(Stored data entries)
'''

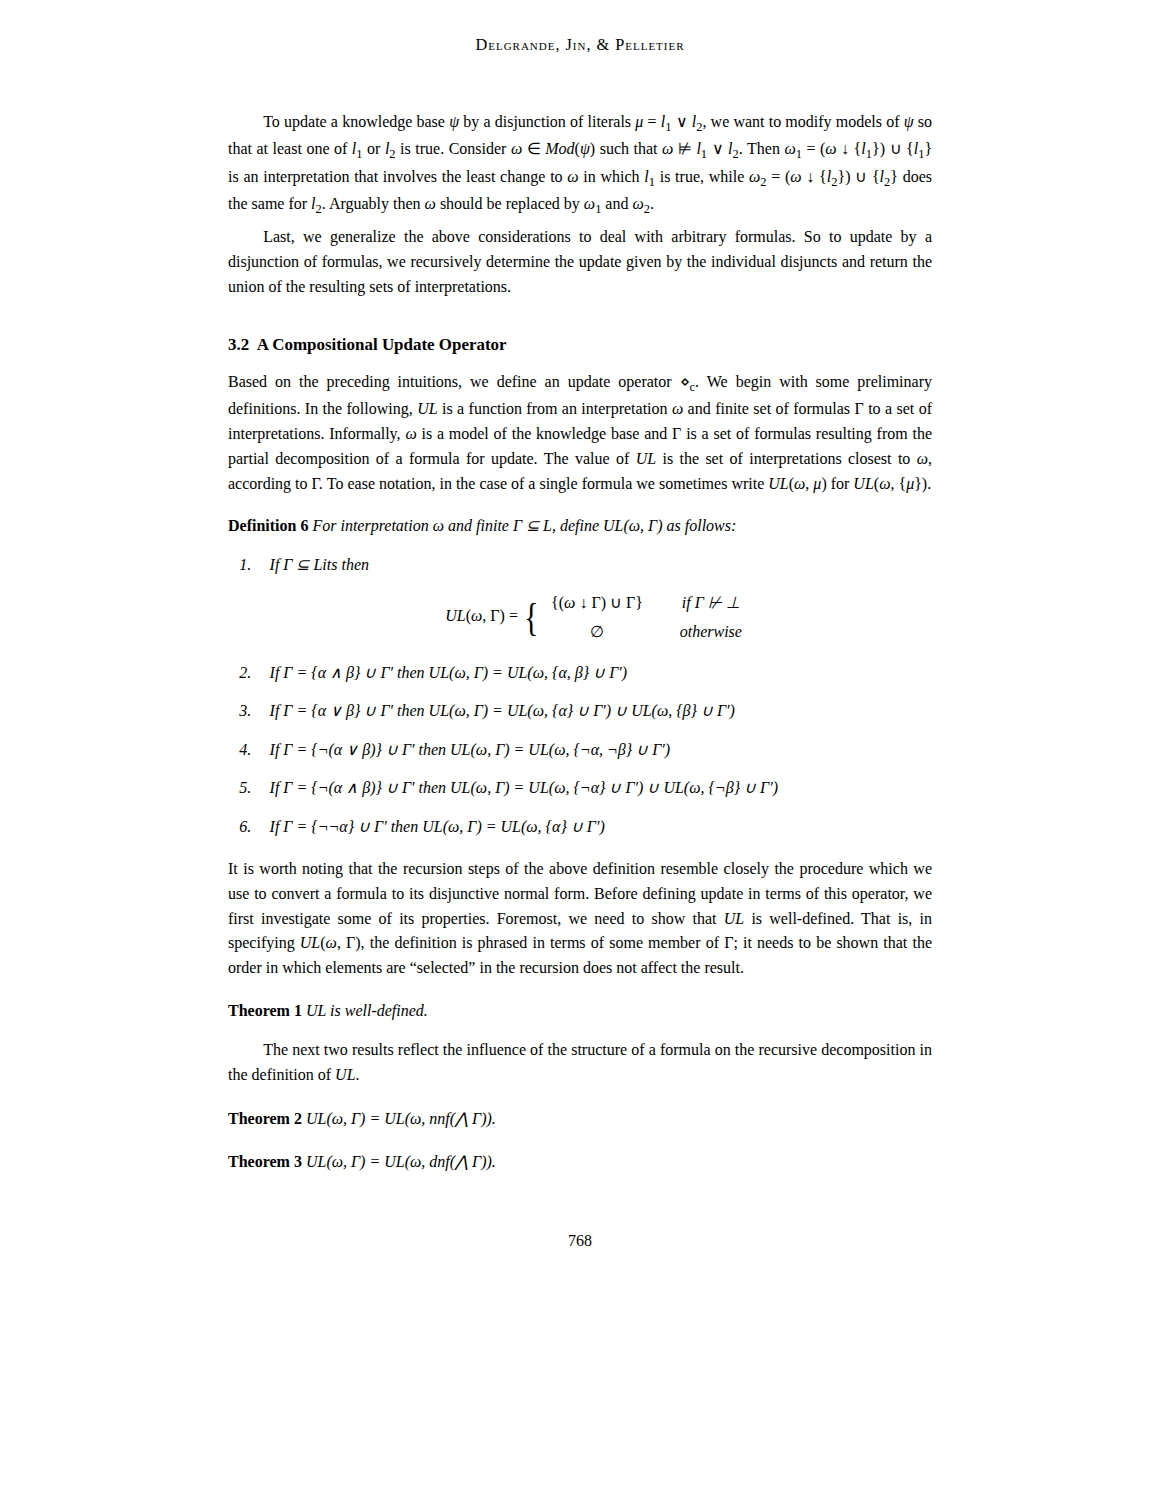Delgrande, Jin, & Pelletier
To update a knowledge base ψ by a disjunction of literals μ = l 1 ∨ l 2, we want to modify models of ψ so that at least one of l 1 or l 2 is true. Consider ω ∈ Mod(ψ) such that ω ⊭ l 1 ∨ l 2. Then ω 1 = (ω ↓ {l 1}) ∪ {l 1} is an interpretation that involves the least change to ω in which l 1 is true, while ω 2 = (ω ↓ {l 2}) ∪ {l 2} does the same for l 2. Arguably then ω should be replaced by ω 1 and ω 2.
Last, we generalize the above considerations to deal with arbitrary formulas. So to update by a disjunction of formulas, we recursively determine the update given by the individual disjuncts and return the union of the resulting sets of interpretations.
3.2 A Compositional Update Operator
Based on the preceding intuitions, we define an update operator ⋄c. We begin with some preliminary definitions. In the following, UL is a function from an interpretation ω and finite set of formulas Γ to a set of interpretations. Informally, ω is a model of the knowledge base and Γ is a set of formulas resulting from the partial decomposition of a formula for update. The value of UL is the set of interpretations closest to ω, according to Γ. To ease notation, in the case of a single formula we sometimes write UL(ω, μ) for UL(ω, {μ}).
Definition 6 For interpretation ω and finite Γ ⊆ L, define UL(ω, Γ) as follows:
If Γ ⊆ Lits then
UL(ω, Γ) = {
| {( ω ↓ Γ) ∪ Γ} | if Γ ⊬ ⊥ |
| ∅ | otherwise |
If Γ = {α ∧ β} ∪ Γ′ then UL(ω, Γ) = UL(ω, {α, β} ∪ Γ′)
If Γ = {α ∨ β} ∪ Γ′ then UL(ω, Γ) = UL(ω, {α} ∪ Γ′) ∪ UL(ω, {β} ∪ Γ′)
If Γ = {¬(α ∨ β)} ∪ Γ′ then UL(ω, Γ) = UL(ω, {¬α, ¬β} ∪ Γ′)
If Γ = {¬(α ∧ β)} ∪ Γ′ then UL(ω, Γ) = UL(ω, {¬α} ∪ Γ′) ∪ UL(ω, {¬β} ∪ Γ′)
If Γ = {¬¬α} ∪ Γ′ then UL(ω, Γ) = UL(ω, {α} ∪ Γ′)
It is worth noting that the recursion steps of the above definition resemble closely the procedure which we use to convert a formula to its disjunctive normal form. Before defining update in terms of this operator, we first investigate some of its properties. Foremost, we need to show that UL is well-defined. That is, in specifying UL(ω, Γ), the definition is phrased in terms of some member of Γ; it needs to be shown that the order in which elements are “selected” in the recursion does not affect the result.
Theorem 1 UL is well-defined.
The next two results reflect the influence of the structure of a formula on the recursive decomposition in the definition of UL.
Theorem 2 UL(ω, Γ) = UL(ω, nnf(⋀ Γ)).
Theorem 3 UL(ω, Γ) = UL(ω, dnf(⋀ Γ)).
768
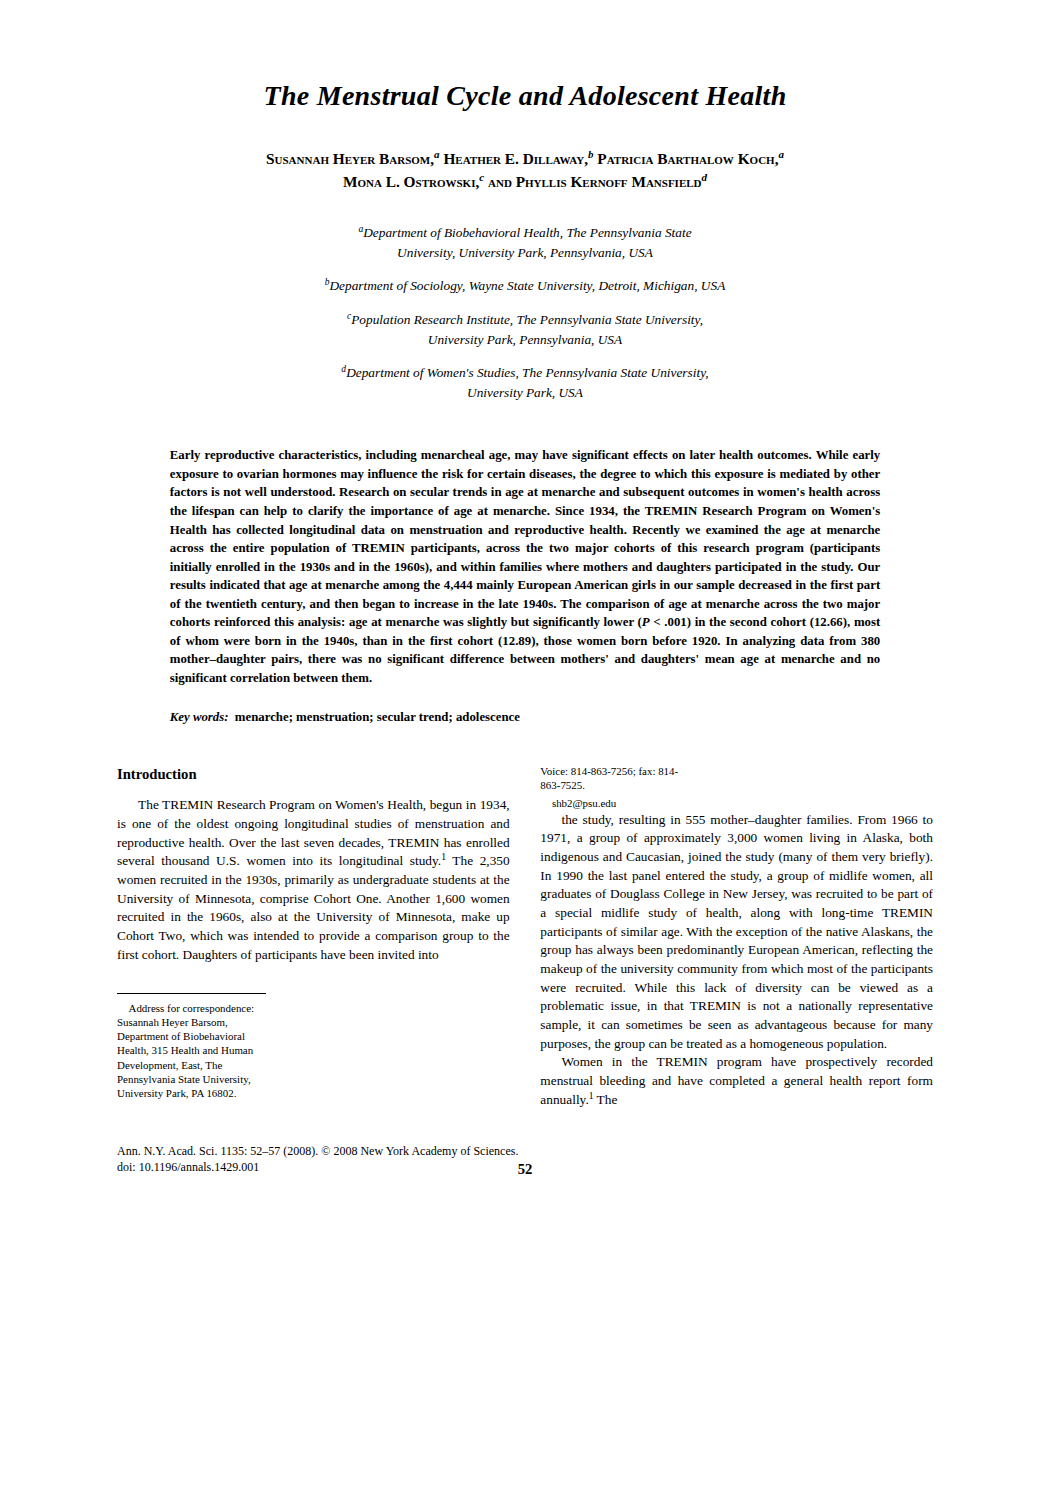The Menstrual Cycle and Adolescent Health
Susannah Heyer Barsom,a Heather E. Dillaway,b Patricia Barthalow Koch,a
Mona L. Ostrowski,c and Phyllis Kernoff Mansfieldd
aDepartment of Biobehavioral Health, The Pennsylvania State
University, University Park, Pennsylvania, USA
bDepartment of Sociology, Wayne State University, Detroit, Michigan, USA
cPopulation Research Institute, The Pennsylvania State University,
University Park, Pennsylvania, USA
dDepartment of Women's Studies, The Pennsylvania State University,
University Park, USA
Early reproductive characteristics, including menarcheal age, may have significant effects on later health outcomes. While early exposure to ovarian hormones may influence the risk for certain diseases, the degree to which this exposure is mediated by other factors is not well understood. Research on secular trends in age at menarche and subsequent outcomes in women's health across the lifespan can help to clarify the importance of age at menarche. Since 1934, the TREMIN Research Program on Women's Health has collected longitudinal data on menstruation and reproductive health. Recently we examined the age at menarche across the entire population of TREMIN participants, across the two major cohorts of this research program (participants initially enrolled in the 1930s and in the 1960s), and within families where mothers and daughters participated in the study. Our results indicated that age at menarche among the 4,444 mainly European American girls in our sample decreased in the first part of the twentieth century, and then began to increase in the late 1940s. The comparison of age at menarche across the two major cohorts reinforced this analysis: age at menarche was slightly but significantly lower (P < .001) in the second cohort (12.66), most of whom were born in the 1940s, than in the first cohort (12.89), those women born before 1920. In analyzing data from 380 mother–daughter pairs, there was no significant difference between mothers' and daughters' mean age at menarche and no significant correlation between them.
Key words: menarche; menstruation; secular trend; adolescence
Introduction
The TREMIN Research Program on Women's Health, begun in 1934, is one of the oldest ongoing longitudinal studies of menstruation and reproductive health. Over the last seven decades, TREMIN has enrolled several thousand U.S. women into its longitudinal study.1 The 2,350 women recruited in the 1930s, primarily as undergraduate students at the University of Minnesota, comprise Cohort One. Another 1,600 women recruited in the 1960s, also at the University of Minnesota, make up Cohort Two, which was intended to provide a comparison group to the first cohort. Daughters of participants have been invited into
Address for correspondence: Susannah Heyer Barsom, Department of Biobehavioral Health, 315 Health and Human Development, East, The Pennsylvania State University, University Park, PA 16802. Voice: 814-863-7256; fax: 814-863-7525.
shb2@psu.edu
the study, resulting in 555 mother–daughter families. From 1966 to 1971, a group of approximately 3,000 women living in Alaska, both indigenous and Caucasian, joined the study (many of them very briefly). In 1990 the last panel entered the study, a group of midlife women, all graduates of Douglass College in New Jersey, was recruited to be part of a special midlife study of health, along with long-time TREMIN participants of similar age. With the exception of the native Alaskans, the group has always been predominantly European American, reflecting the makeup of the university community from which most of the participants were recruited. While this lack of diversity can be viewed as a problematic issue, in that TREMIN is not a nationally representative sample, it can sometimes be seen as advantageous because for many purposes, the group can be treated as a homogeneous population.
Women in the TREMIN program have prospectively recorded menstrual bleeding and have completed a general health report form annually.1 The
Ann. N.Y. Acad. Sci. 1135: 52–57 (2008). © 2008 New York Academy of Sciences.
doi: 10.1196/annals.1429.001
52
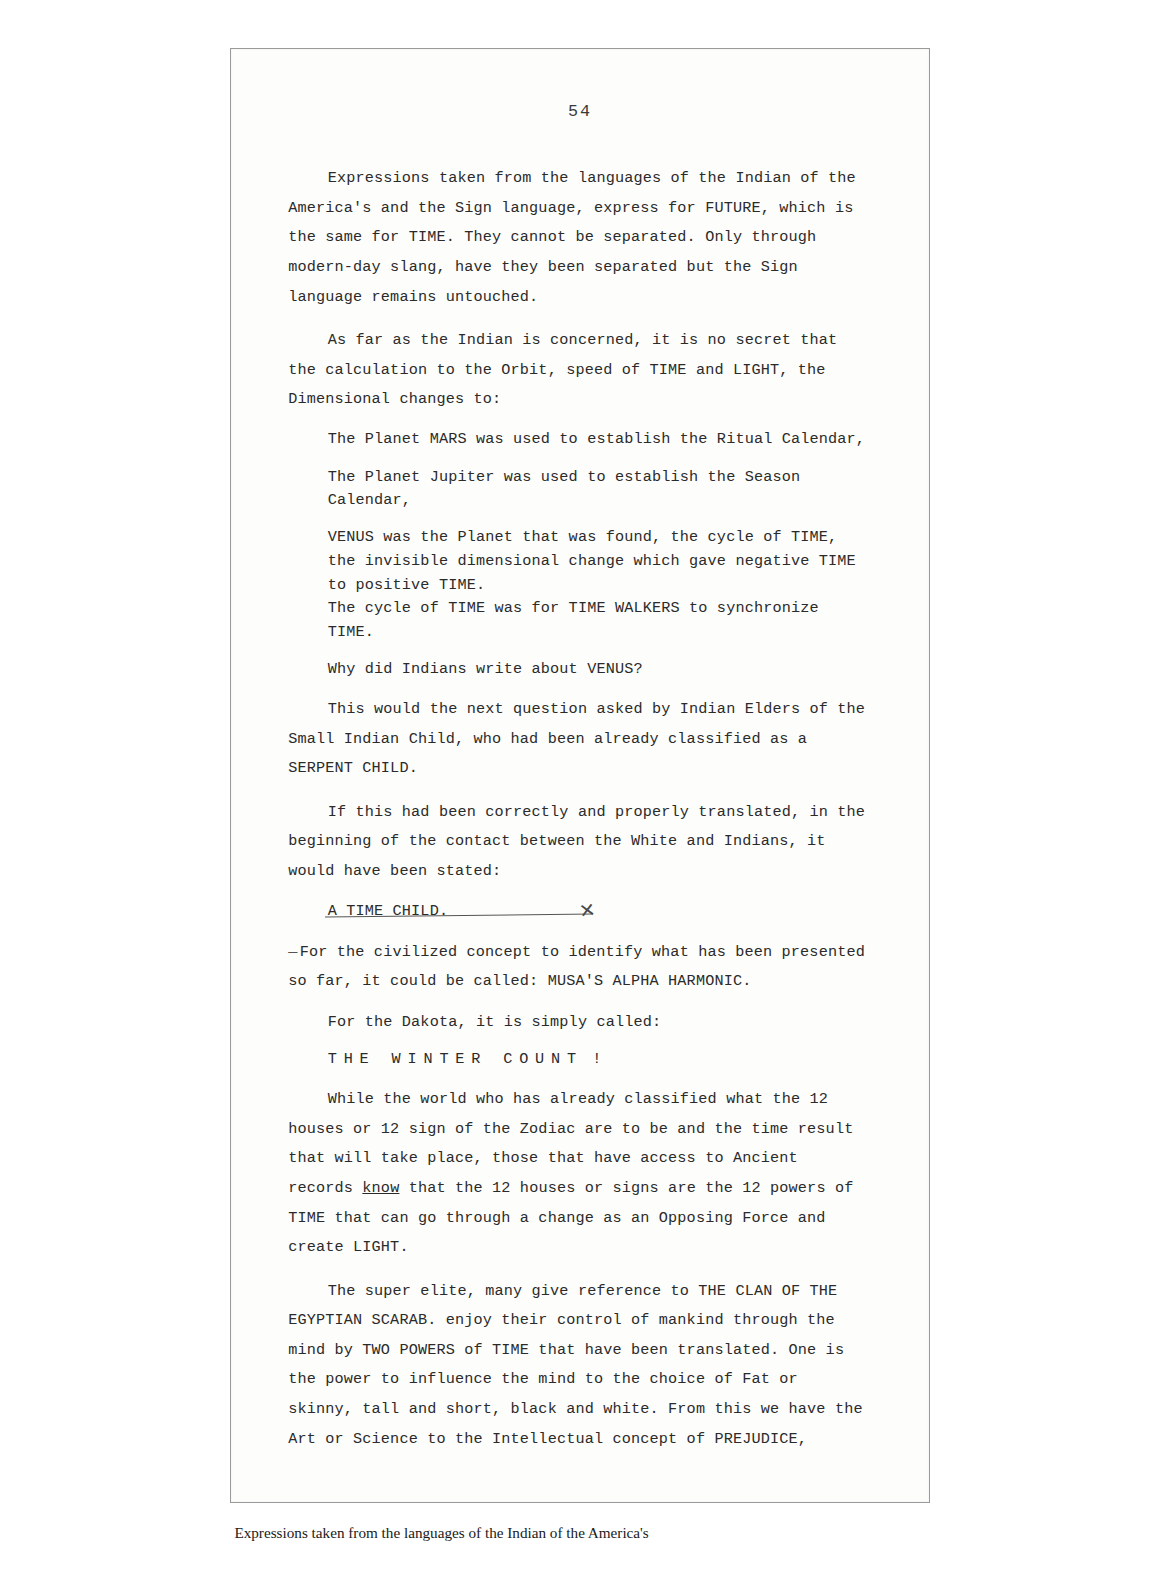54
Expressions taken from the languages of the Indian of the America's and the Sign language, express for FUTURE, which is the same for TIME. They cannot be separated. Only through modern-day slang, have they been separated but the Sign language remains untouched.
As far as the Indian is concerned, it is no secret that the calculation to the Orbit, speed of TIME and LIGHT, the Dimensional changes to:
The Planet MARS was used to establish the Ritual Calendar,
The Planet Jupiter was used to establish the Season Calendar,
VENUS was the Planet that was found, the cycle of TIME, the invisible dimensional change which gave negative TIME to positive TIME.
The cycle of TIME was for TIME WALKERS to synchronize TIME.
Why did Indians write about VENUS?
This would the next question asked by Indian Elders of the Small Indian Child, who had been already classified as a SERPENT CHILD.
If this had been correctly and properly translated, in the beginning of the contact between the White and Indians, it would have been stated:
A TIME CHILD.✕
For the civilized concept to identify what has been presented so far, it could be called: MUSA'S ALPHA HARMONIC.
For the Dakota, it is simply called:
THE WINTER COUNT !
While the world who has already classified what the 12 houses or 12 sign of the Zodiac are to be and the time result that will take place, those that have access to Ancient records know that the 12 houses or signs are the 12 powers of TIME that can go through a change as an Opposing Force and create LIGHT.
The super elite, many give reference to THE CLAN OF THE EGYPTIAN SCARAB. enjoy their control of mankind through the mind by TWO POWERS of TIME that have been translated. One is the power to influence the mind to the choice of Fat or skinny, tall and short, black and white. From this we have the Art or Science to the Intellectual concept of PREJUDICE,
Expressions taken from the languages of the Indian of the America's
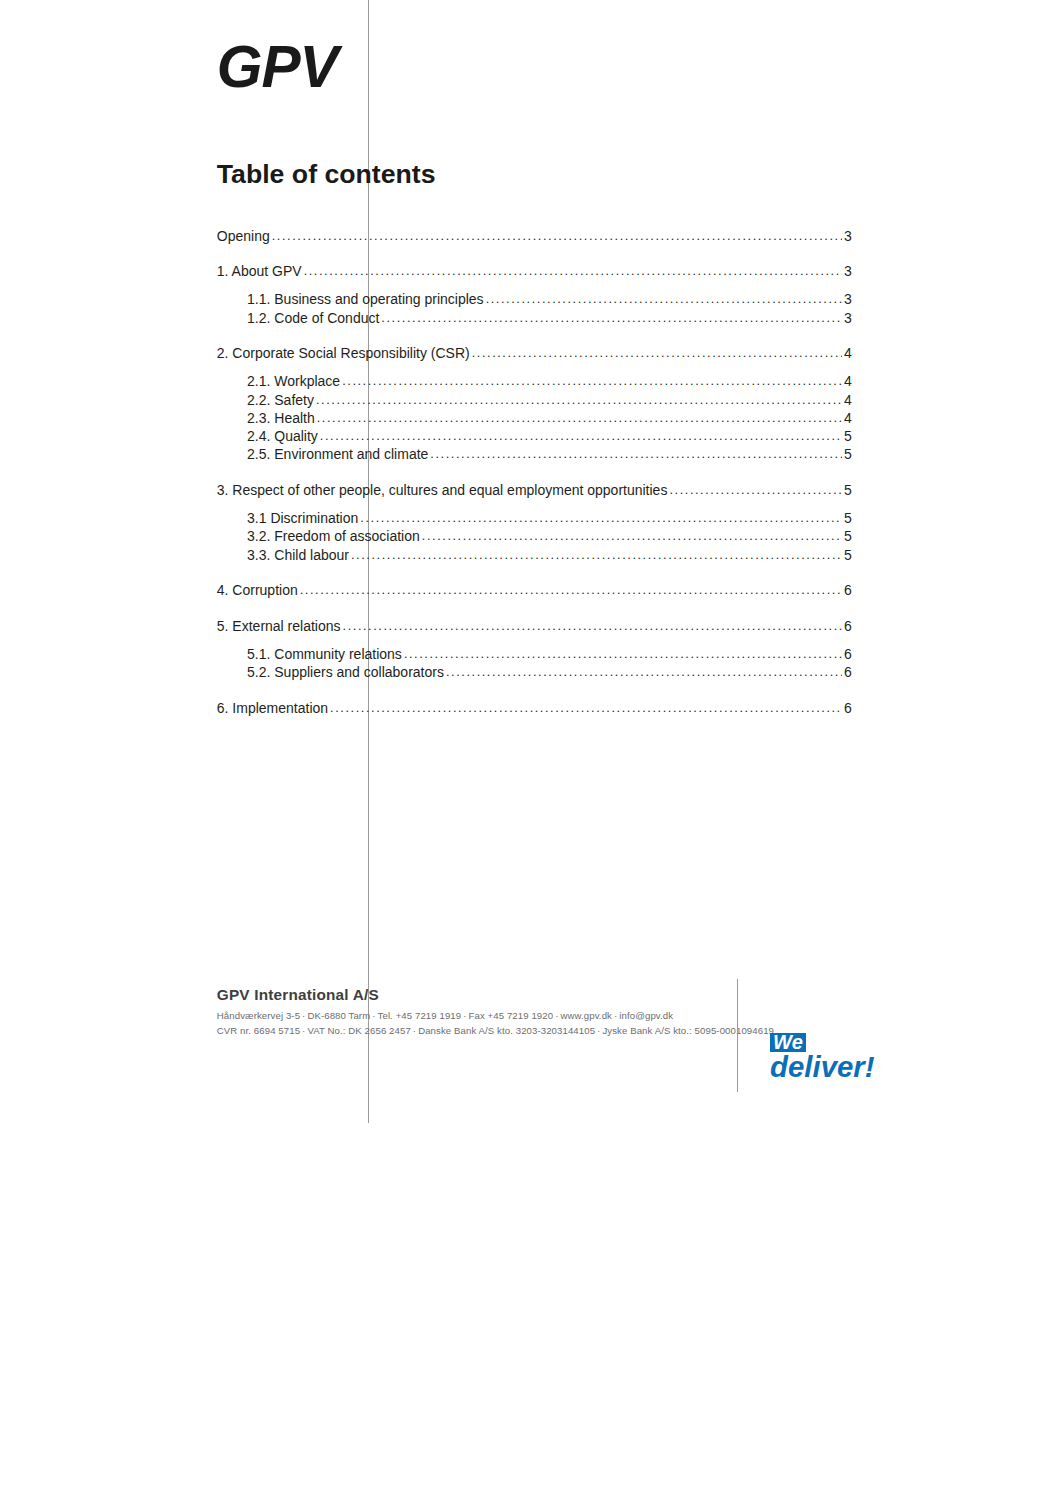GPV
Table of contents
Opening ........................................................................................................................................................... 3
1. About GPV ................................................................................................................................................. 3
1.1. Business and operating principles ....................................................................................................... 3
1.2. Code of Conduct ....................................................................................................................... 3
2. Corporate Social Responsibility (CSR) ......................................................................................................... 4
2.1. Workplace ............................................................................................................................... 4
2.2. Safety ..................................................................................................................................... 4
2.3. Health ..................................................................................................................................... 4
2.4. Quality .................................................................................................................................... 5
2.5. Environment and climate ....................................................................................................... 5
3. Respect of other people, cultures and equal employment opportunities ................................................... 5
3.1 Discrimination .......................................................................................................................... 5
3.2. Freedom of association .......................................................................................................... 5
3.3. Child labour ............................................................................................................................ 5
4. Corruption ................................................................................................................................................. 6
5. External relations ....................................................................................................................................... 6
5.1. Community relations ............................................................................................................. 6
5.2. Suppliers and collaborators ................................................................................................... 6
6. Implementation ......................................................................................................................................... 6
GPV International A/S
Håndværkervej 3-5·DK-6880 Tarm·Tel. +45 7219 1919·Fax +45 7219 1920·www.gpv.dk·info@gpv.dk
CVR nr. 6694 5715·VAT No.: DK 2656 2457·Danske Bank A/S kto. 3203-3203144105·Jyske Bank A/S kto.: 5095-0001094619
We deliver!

'''

Exercise aim = Find the lines above that contain the word "write" and collect them.

Finished task =
Based on the preceding intuitions, we define an update operator ⋄c. We begin with some preliminary definitions. In the following, UL is a function from an interpretation ω and finite set of formulas Γ to a set of interpretations. Informally, ω is a model of the knowledge base and Γ is a set of formulas resulting from the partial decomposition of a formula for update. The value of UL is the set of interpretations closest to ω, according to Γ. To ease notation, in the case of a single formula we sometimes write UL(ω, μ) for UL(ω, {μ}).
Why did Indians write about VENUS?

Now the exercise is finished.